Disagreeing publicly with Mrs Thatcher on where certain Royal Air Force helicopters should be procured, Heseltine stalked out of the Cabinet and began challenging Thatcher for the leadership of the Conservative Party. That, in effect, marked the end of Heseltine’s political career.

He took on his party leader too early in the game over an issue which did not easily and loudly resonate with British public opinion. To compound the matter, he stalked out, leaving his most formidable political opponent there and with all the strings and trappings of power still at her command.

If Heseltine had remained at Thatcher’s side all the way to 1990 when her grip on the Conservative leadership began to fail, there is very little doubt that he would have succeeded her as leader, instead of the relatively colourless John Major, who went on to become the next British Prime Minister.

Heseltine was very rich, very clever, very handsome, very effective, both on a public platform and on TV. But, apparently mesmeriaed with these formidable assets, he did not know when to break with his party leader and, in the end, that lapse counted for everything.

The other lesson for Ruto goes way back to the beginning of 1940. Prime Minister Neville Chamberlain’s grip on the leadership of the country was visibly slipping and senior people in government, and in his own Conservative Party, were publicly calling on him to resign.

But Winston Churchill, one of his ablest and most effective ministers, never joined the exalted ranks of those who were publicly calling for Chamberlain’s resignation.

He remained ostentatiously loyal to his leader to the very end when the war situation in France suddenly made it impossible for Chamberlain to continue as prime minister.

bad blood flowing

His eloquent and persistent defence of Chamberlain in the British House of Commons served him in two ways.
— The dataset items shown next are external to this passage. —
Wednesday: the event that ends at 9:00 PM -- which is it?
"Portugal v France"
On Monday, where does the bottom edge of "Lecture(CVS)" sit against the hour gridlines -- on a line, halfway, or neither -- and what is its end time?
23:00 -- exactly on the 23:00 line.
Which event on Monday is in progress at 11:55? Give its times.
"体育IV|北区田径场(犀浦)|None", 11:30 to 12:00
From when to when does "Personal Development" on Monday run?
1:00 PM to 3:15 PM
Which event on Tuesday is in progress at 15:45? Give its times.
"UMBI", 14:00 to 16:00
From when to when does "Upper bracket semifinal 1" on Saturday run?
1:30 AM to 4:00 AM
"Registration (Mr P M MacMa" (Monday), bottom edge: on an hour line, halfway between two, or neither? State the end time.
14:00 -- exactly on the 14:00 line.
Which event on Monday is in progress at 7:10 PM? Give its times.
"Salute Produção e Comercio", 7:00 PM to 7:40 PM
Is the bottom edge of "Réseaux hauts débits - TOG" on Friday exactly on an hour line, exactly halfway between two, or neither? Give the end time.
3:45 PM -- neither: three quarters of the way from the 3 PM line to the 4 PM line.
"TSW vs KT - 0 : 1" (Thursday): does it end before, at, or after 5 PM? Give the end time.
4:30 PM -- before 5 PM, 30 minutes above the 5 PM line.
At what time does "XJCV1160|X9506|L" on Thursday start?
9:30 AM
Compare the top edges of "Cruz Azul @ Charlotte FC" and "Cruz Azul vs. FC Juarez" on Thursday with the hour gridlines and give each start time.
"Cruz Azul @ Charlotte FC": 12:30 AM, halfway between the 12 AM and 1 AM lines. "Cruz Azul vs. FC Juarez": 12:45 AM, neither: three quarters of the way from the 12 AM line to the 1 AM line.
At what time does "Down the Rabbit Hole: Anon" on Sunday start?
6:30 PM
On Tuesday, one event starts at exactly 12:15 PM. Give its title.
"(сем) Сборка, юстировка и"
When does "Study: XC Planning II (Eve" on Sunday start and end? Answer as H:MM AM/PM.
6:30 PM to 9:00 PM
It distanced him from the rumours of anti-Chamberlain plots which were rife at the time and, second, it amply advertised his political and parliamentary skills.

So it was that when Chamberlain eventually fell, Churchill easily stepped into his shoes as both Prime Minister and leader of the Conservative Party.

Even though almost everyone in the House of Commons, including Chamberlain himself, knew Churchill had been gunning for the leadership, there was no way of faulting the way he had done it.

No bad blood flowed between the fallen leader and the new one and, as proof, Chamberlain agreed to serve in the War Cabinet under Churchill who, until the day before, had been his junior.

Can all this be captured in two or three sentences? Indeed it can. To get to the top of the greasy pole, as Benjamin Disraeli, another former British Conservative Party leader and PM might have put it, loyalty to one’s political principals is a critical factor.

expensive route

It can nullify all the other major political assets including eloquence, intelligence, riches and Cabinet effectiveness.

The next message is that, when power starts to flow away from an individual, it can actually disappear altogether in a very short time. And, as power disappears, so does the loyalty of one’s comrades. The most intelligent and politically-savvy of these comrades, like Churchill, will stand by their principal until the very last minute, then abandon ship at the point when there is nothing the principal can do about it.

William Ruto may still make it to the country’s presidency but he has evidently chosen the roughest, most risky and most expensive route possible. He has not yet fully recognised and appreciated the true value of loyalty in these high stakes political games.

Come 2012, we shall all see for ourselves.

The writer is a lecturer and consultant in Nairobi.